Data section.
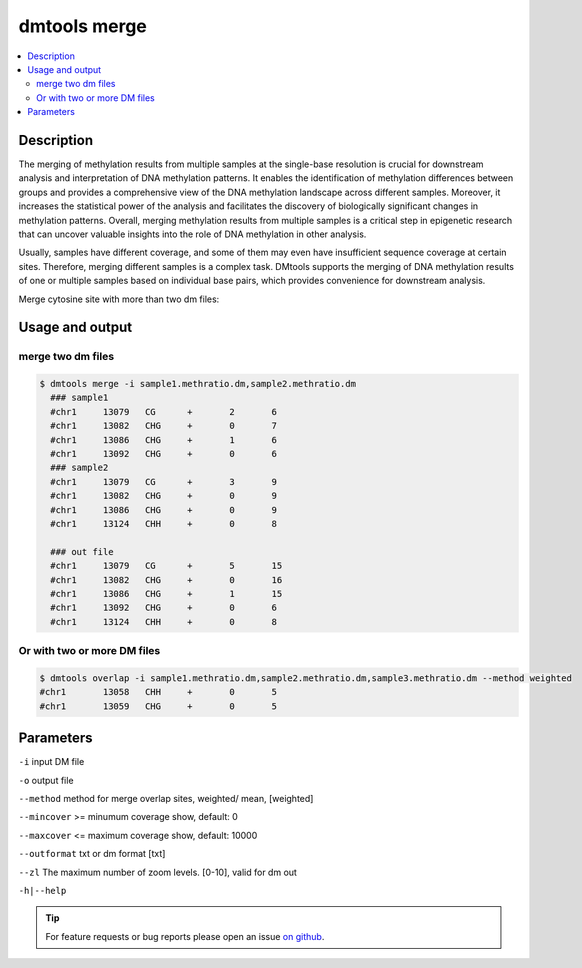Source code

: dmtools merge
==============

.. contents:: 
    :local:

Description
^^^^^^^^^^^

The merging of methylation results from multiple samples at the single-base resolution is crucial for downstream analysis and interpretation of DNA methylation patterns. It enables the identification of methylation differences between groups and provides a comprehensive view of the DNA methylation landscape across different samples. Moreover, it increases the statistical power of the analysis and facilitates the discovery of biologically significant changes in methylation patterns. Overall, merging methylation results from multiple samples is a critical step in epigenetic research that can uncover valuable insights into the role of DNA methylation in other analysis.

Usually, samples have different coverage, and some of them may even have insufficient sequence coverage at certain sites. Therefore, merging different samples is a complex task. DMtools supports the merging of DNA methylation results of one or multiple samples based on individual base pairs, which provides convenience for downstream analysis.

Merge cytosine site with more than two dm files:

Usage and output
^^^^^^^^

merge two dm files
---------------

.. code:: bash

    $ dmtools merge -i sample1.methratio.dm,sample2.methratio.dm
      ### sample1
      #chr1	13079	CG	+	2	6
      #chr1	13082	CHG	+	0	7
      #chr1	13086	CHG	+	1	6
      #chr1	13092	CHG	+	0	6
      ### sample2
      #chr1	13079	CG	+	3	9
      #chr1	13082	CHG	+	0	9
      #chr1	13086	CHG	+	0	9
      #chr1	13124	CHH	+	0	8

      ### out file
      #chr1	13079	CG	+	5	15
      #chr1	13082	CHG	+	0	16
      #chr1	13086	CHG	+	1	15
      #chr1	13092	CHG	+	0	6
      #chr1	13124	CHH	+	0	8

Or with two or more DM files
---------------

.. code:: bash

    $ dmtools overlap -i sample1.methratio.dm,sample2.methratio.dm,sample3.methratio.dm --method weighted
    #chr1	13058	CHH	+	0	5
    #chr1	13059	CHG	+	0	5

Parameters
^^^^^^

``-i`` input DM file

``-o`` output file

``--method`` method for merge overlap sites, weighted/ mean, [weighted]

``--mincover`` >= minumum coverage show, default: 0

``--maxcover`` <= maximum coverage show, default: 10000

``--outformat`` txt or dm format [txt]

``--zl`` The maximum number of zoom levels. [0-10], valid for dm out

``-h|--help``

.. tip:: For feature requests or bug reports please open an issue `on github <http://github.com/ZhouQiangwei/dmtools>`__.
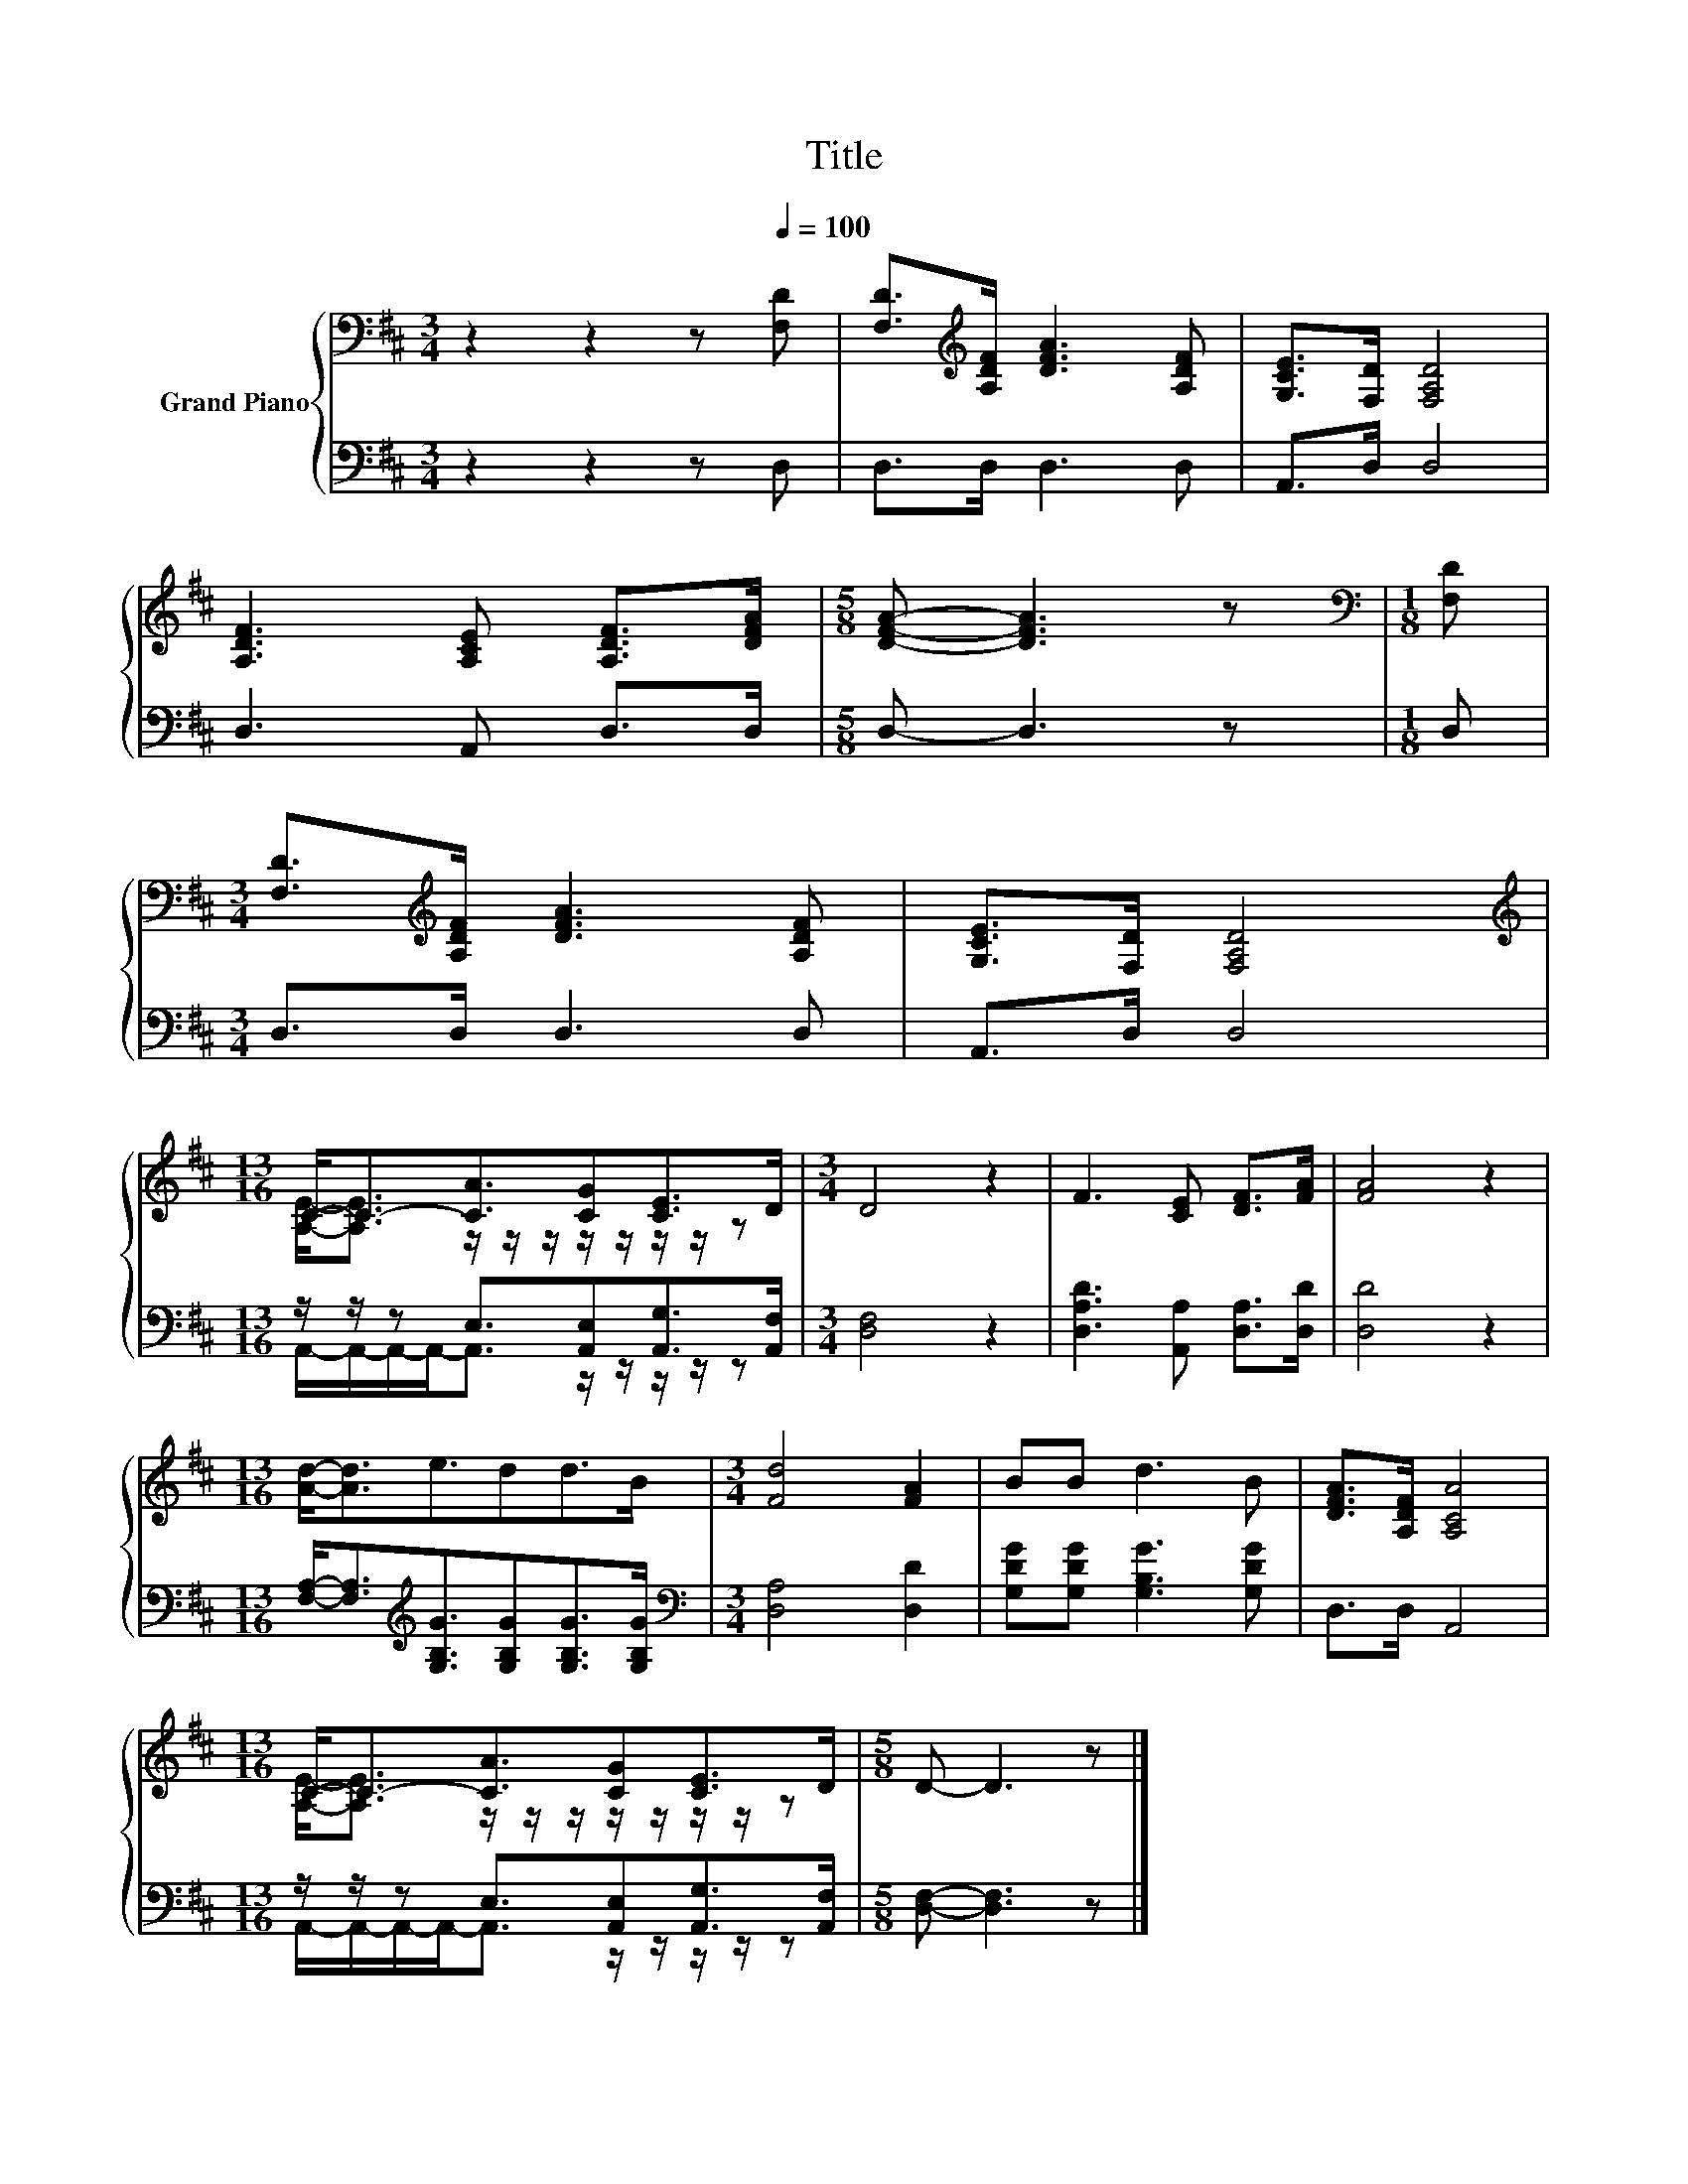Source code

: X:1
T:Title
%%score { ( 1 3 ) | ( 2 4 ) }
L:1/8
M:3/4
K:D
V:1 bass nm="Grand Piano"
V:3 bass 
V:2 bass 
V:4 bass 
V:1
 z2 z2 z[Q:1/4=100] [F,D] | [F,D]>[K:treble][A,DF] [DFA]3 [A,DF] | [G,CE]>[F,D] [F,A,D]4 | %3
 [A,DF]3 [A,CE] [A,DF]>[DFA] |[M:5/8] [DFA]- [DFA]3 z |[M:1/8][K:bass] [F,D] | %6
[M:3/4] [F,D]>[K:treble][A,DF] [DFA]3 [A,DF] | [G,CE]>[F,D] [F,A,D]4 | %8
[M:13/16][K:treble] C-<C-[CA]3/2[CG][CE]>D |[M:3/4] D4 z2 | F3 [CE] [DF]>[FA] | [FA]4 z2 | %12
[M:13/16] [Ad]-<[Ad]e3/2dd>B |[M:3/4] [Fd]4 [FA]2 | BB d3 B | [DFA]>[A,DF] [A,CA]4 | %16
[M:13/16] C-<C-[CA]3/2[CG][CE]>D |[M:5/8] D- D3 z |] %18
V:2
 z2 z2 z D, | D,>D, D,3 D, | A,,>D, D,4 | D,3 A,, D,>D, |[M:5/8] D,- D,3 z |[M:1/8] D, | %6
[M:3/4] D,>D, D,3 D, | A,,>D, D,4 |[M:13/16] z/ z/ z E,3/2[A,,E,][A,,G,]>[A,,F,] | %9
[M:3/4] [D,F,]4 z2 | [D,A,D]3 [A,,A,] [D,A,]>[D,D] | [D,D]4 z2 | %12
[M:13/16] [F,A,]-<[F,A,][K:treble][G,B,G]3/2[G,B,G][G,B,G]>[G,B,G] | %13
[M:3/4][K:bass] [D,A,]4 [D,D]2 | [G,DG][G,DG] [G,B,G]3 [G,DG] | D,>D, A,,4 | %16
[M:13/16] z/ z/ z E,3/2[A,,E,][A,,G,]>[A,,F,] |[M:5/8] [D,F,]- [D,F,]3 z |] %18
V:3
 x6 | x3/2[K:treble] x9/2 | x6 | x6 |[M:5/8] x5 |[M:1/8][K:bass] x |[M:3/4] x3/2[K:treble] x9/2 | %7
 x6 |[M:13/16][K:treble] [A,E]-<[A,E] z/ z/ z/ z/ z/ z/ z/ z |[M:3/4] x6 | x6 | x6 | %12
[M:13/16] x13/2 |[M:3/4] x6 | x6 | x6 |[M:13/16] [A,E]-<[A,E] z/ z/ z/ z/ z/ z/ z/ z |[M:5/8] x5 |] %18
V:4
 x6 | x6 | x6 | x6 |[M:5/8] x5 |[M:1/8] x |[M:3/4] x6 | x6 | %8
[M:13/16] A,,/-A,,/-A,,/-A,,-<A,, z/ z/ z/ z/ z |[M:3/4] x6 | x6 | x6 | %12
[M:13/16] x2[K:treble] x9/2 |[M:3/4][K:bass] x6 | x6 | x6 | %16
[M:13/16] A,,/-A,,/-A,,/-A,,-<A,, z/ z/ z/ z/ z |[M:5/8] x5 |] %18

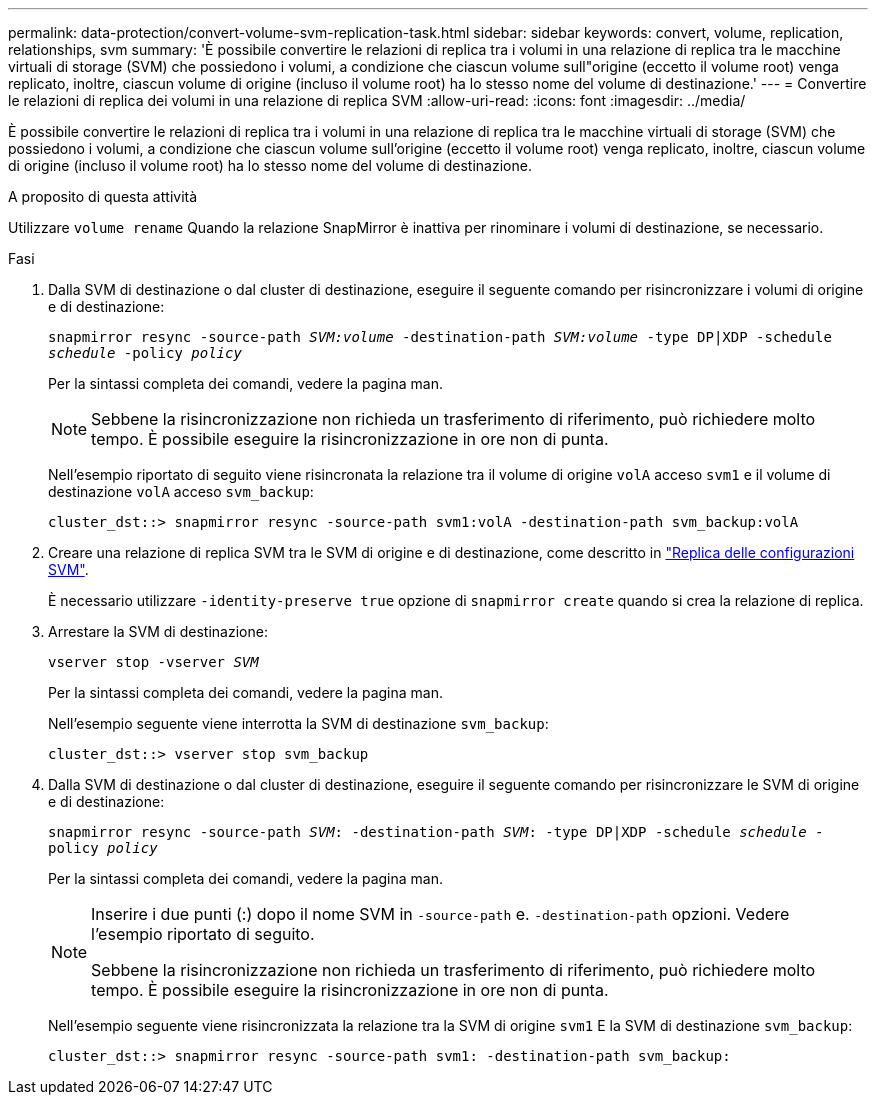 ---
permalink: data-protection/convert-volume-svm-replication-task.html 
sidebar: sidebar 
keywords: convert, volume, replication, relationships, svm 
summary: 'È possibile convertire le relazioni di replica tra i volumi in una relazione di replica tra le macchine virtuali di storage (SVM) che possiedono i volumi, a condizione che ciascun volume sull"origine (eccetto il volume root) venga replicato, inoltre, ciascun volume di origine (incluso il volume root) ha lo stesso nome del volume di destinazione.' 
---
= Convertire le relazioni di replica dei volumi in una relazione di replica SVM
:allow-uri-read: 
:icons: font
:imagesdir: ../media/


[role="lead"]
È possibile convertire le relazioni di replica tra i volumi in una relazione di replica tra le macchine virtuali di storage (SVM) che possiedono i volumi, a condizione che ciascun volume sull'origine (eccetto il volume root) venga replicato, inoltre, ciascun volume di origine (incluso il volume root) ha lo stesso nome del volume di destinazione.

.A proposito di questa attività
Utilizzare `volume rename` Quando la relazione SnapMirror è inattiva per rinominare i volumi di destinazione, se necessario.

.Fasi
. Dalla SVM di destinazione o dal cluster di destinazione, eseguire il seguente comando per risincronizzare i volumi di origine e di destinazione:
+
`snapmirror resync -source-path _SVM:volume_ -destination-path _SVM:volume_ -type DP|XDP -schedule _schedule_ -policy _policy_`

+
Per la sintassi completa dei comandi, vedere la pagina man.

+
[NOTE]
====
Sebbene la risincronizzazione non richieda un trasferimento di riferimento, può richiedere molto tempo. È possibile eseguire la risincronizzazione in ore non di punta.

====
+
Nell'esempio riportato di seguito viene risincronata la relazione tra il volume di origine `volA` acceso `svm1` e il volume di destinazione `volA` acceso `svm_backup`:

+
[listing]
----
cluster_dst::> snapmirror resync -source-path svm1:volA -destination-path svm_backup:volA
----
. Creare una relazione di replica SVM tra le SVM di origine e di destinazione, come descritto in link:replicate-entire-svm-config-task.html["Replica delle configurazioni SVM"].
+
È necessario utilizzare `-identity-preserve true` opzione di `snapmirror create` quando si crea la relazione di replica.

. Arrestare la SVM di destinazione:
+
`vserver stop -vserver _SVM_`

+
Per la sintassi completa dei comandi, vedere la pagina man.

+
Nell'esempio seguente viene interrotta la SVM di destinazione `svm_backup`:

+
[listing]
----
cluster_dst::> vserver stop svm_backup
----
. Dalla SVM di destinazione o dal cluster di destinazione, eseguire il seguente comando per risincronizzare le SVM di origine e di destinazione:
+
`snapmirror resync -source-path _SVM_: -destination-path _SVM_: -type DP|XDP -schedule _schedule_ -policy _policy_`

+
Per la sintassi completa dei comandi, vedere la pagina man.

+
[NOTE]
====
Inserire i due punti (:) dopo il nome SVM in `-source-path` e. `-destination-path` opzioni. Vedere l'esempio riportato di seguito.

Sebbene la risincronizzazione non richieda un trasferimento di riferimento, può richiedere molto tempo. È possibile eseguire la risincronizzazione in ore non di punta.

====
+
Nell'esempio seguente viene risincronizzata la relazione tra la SVM di origine `svm1` E la SVM di destinazione `svm_backup`:

+
[listing]
----
cluster_dst::> snapmirror resync -source-path svm1: -destination-path svm_backup:
----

Instructions to follow. Within the material above, find the lines that contain the word "maximum"; copy them.

Solved exercise.
``--maxcover`` <= maximum coverage show, default: 10000
``--zl`` The maximum number of zoom levels. [0-10], valid for dm out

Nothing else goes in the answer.